*** Begin section ***

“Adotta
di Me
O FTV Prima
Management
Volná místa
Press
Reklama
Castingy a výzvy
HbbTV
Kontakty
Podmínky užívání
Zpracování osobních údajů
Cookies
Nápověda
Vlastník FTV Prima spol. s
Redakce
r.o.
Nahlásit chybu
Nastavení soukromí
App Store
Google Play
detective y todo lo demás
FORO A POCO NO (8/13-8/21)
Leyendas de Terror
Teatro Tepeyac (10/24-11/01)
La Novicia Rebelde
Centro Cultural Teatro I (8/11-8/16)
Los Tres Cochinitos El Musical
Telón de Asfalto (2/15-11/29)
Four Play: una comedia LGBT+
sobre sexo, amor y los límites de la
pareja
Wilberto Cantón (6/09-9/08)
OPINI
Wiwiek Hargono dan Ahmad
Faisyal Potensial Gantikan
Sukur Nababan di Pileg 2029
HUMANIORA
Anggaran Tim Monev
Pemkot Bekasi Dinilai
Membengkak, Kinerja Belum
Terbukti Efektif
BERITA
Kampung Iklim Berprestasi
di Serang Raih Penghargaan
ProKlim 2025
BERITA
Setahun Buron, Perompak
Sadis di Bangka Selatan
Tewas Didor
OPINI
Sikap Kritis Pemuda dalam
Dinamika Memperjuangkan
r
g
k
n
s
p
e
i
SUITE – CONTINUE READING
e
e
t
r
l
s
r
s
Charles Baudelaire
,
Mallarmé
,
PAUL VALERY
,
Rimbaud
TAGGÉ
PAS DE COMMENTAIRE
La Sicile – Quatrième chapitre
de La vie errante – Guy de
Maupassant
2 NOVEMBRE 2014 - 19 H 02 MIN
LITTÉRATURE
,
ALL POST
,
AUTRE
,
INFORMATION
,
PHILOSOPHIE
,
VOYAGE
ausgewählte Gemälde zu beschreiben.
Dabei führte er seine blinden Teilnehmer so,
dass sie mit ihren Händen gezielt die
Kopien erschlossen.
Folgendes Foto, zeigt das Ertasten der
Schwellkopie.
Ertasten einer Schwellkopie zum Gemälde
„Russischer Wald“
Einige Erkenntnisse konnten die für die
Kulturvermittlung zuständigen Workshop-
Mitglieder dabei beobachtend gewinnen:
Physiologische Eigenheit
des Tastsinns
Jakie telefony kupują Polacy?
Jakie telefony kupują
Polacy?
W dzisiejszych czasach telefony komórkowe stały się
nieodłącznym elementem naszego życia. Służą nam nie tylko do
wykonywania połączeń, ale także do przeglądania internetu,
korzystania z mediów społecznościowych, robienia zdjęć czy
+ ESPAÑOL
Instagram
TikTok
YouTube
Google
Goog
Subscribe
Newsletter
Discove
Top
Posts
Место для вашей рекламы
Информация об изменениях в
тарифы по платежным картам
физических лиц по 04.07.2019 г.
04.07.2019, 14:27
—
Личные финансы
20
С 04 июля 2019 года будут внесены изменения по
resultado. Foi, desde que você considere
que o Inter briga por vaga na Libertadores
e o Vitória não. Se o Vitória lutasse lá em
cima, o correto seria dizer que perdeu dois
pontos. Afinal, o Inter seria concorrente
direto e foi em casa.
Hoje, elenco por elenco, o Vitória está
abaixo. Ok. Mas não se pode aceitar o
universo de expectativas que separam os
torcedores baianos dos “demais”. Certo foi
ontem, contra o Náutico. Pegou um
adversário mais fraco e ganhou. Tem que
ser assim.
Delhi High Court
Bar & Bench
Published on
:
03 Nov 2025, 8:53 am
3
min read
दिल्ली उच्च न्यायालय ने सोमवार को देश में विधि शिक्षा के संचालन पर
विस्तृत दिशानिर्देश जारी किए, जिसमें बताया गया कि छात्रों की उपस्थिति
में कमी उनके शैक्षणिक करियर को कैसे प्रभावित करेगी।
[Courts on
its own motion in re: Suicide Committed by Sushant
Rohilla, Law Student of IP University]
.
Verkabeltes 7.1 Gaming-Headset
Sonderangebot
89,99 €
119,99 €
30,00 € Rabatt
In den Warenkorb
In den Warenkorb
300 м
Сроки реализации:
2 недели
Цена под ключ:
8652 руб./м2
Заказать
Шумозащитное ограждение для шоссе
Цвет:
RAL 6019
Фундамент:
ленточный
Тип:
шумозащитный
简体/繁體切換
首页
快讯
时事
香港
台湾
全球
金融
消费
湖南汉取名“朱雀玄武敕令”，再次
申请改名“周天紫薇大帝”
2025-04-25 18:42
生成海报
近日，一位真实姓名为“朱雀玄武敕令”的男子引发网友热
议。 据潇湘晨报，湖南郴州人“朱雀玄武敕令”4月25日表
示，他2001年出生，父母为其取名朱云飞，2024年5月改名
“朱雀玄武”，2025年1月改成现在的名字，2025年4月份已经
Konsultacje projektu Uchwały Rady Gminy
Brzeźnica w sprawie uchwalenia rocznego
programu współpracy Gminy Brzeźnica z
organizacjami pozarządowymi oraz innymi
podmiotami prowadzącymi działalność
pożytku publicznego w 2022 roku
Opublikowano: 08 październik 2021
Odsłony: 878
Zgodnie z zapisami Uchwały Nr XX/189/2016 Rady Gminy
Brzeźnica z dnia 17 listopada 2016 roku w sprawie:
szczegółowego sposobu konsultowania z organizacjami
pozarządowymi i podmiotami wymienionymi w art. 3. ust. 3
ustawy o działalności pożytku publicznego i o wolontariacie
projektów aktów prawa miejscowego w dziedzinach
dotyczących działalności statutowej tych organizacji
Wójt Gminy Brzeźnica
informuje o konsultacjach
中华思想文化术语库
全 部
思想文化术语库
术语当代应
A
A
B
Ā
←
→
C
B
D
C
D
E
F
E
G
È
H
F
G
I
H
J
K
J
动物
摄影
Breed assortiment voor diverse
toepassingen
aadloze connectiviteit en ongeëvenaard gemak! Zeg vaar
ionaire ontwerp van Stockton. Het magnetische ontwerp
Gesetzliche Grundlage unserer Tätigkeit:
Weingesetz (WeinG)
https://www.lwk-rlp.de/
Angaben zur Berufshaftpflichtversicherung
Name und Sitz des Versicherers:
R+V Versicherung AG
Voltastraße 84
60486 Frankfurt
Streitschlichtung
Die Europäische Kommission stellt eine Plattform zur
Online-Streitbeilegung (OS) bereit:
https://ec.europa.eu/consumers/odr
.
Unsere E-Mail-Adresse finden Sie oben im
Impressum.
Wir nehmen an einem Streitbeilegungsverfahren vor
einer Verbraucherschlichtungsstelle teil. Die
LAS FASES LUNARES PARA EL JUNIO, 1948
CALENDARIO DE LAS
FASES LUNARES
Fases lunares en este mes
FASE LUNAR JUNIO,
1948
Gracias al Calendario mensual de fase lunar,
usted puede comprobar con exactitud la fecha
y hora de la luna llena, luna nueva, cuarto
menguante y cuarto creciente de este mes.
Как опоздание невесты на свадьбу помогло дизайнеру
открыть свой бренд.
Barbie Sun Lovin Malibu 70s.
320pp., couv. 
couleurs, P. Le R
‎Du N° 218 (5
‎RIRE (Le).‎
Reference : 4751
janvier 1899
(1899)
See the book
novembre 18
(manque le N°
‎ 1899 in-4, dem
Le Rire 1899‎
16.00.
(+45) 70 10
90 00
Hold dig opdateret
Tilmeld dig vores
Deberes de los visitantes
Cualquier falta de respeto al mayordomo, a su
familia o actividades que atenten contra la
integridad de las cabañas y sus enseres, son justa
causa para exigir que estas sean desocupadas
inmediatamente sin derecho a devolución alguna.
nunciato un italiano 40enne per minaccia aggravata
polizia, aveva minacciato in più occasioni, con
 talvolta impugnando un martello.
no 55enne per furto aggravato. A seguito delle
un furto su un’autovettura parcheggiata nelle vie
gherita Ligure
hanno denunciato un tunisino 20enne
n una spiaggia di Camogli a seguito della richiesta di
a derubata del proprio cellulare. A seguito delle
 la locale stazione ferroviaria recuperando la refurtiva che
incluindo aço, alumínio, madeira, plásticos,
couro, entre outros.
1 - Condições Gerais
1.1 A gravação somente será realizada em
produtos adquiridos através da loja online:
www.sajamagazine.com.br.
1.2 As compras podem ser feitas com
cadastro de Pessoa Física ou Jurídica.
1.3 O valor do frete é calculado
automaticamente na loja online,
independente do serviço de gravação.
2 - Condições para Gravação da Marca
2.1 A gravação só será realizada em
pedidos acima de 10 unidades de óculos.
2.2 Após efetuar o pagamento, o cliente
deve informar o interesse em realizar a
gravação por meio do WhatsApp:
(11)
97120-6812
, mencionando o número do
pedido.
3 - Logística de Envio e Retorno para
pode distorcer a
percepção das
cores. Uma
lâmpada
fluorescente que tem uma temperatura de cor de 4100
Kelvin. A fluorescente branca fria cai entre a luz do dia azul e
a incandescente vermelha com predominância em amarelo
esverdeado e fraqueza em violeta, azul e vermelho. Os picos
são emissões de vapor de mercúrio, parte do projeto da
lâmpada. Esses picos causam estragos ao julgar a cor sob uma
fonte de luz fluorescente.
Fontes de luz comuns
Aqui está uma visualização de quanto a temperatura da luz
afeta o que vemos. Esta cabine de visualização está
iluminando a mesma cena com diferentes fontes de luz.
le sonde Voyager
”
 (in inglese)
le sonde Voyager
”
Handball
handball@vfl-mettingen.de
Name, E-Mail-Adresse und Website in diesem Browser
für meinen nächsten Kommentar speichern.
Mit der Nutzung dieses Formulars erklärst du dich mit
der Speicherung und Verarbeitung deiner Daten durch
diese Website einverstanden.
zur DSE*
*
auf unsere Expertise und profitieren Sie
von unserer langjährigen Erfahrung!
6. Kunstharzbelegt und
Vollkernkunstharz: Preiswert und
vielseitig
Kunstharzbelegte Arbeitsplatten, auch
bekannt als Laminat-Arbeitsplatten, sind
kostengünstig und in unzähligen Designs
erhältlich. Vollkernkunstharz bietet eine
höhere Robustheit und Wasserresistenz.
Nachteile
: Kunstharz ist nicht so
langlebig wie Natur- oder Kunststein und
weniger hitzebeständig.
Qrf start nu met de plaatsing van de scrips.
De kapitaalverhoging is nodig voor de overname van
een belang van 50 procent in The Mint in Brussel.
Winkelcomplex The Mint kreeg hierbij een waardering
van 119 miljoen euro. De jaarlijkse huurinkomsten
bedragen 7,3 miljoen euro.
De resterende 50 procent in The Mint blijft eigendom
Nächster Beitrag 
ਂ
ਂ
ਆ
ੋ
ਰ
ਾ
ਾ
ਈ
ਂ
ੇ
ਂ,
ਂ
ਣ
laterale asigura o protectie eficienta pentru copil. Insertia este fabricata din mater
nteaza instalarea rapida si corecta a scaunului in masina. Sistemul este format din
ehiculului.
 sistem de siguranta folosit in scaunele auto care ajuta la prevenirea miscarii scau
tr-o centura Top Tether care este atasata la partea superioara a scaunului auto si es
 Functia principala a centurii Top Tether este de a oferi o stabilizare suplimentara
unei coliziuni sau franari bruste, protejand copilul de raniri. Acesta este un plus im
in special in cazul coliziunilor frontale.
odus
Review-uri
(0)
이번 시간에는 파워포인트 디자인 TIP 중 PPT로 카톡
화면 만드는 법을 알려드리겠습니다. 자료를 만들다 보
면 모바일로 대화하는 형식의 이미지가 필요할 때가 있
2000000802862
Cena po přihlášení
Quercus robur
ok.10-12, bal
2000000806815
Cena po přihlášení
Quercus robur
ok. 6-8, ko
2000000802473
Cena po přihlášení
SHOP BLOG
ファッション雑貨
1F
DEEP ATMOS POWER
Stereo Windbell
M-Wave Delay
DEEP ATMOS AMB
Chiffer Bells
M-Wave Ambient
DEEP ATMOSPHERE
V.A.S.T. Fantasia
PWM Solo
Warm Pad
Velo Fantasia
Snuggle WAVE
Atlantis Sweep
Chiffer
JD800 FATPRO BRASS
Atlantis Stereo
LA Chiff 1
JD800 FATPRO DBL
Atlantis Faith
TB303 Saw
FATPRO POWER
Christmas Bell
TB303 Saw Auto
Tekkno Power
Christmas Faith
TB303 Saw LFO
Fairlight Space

*** End section ***

_What the task asks_.
Could you restate word for word the lines above, from the one that contains "шумозащитный" through the one that contains "Angaben zur Berufshaftpflichtversicherung", and no others?

_Task answer_.
шумозащитный
简体/繁體切換
首页
快讯
时事
香港
台湾
全球
金融
消费
湖南汉取名“朱雀玄武敕令”，再次
申请改名“周天紫薇大帝”
2025-04-25 18:42
生成海报
近日，一位真实姓名为“朱雀玄武敕令”的男子引发网友热
议。 据潇湘晨报，湖南郴州人“朱雀玄武敕令”4月25日表
示，他2001年出生，父母为其取名朱云飞，2024年5月改名
“朱雀玄武”，2025年1月改成现在的名字，2025年4月份已经
Konsultacje projektu Uchwały Rady Gminy
Brzeźnica w sprawie uchwalenia rocznego
programu współpracy Gminy Brzeźnica z
organizacjami pozarządowymi oraz innymi
podmiotami prowadzącymi działalność
pożytku publicznego w 2022 roku
Opublikowano: 08 październik 2021
Odsłony: 878
Zgodnie z zapisami Uchwały Nr XX/189/2016 Rady Gminy
Brzeźnica z dnia 17 listopada 2016 roku w sprawie:
szczegółowego sposobu konsultowania z organizacjami
pozarządowymi i podmiotami wymienionymi w art. 3. ust. 3
ustawy o działalności pożytku publicznego i o wolontariacie
projektów aktów prawa miejscowego w dziedzinach
dotyczących działalności statutowej tych organizacji
Wójt Gminy Brzeźnica
informuje o konsultacjach
中华思想文化术语库
全 部
思想文化术语库
术语当代应
A
A
B
Ā
←
→
C
B
D
C
D
E
F
E
G
È
H
F
G
I
H
J
K
J
动物
摄影
Breed assortiment voor diverse
toepassingen
aadloze connectiviteit en ongeëvenaard gemak! Zeg vaar
ionaire ontwerp van Stockton. Het magnetische ontwerp
Gesetzliche Grundlage unserer Tätigkeit:
Weingesetz (WeinG)
https://www.lwk-rlp.de/
Angaben zur Berufshaftpflichtversicherung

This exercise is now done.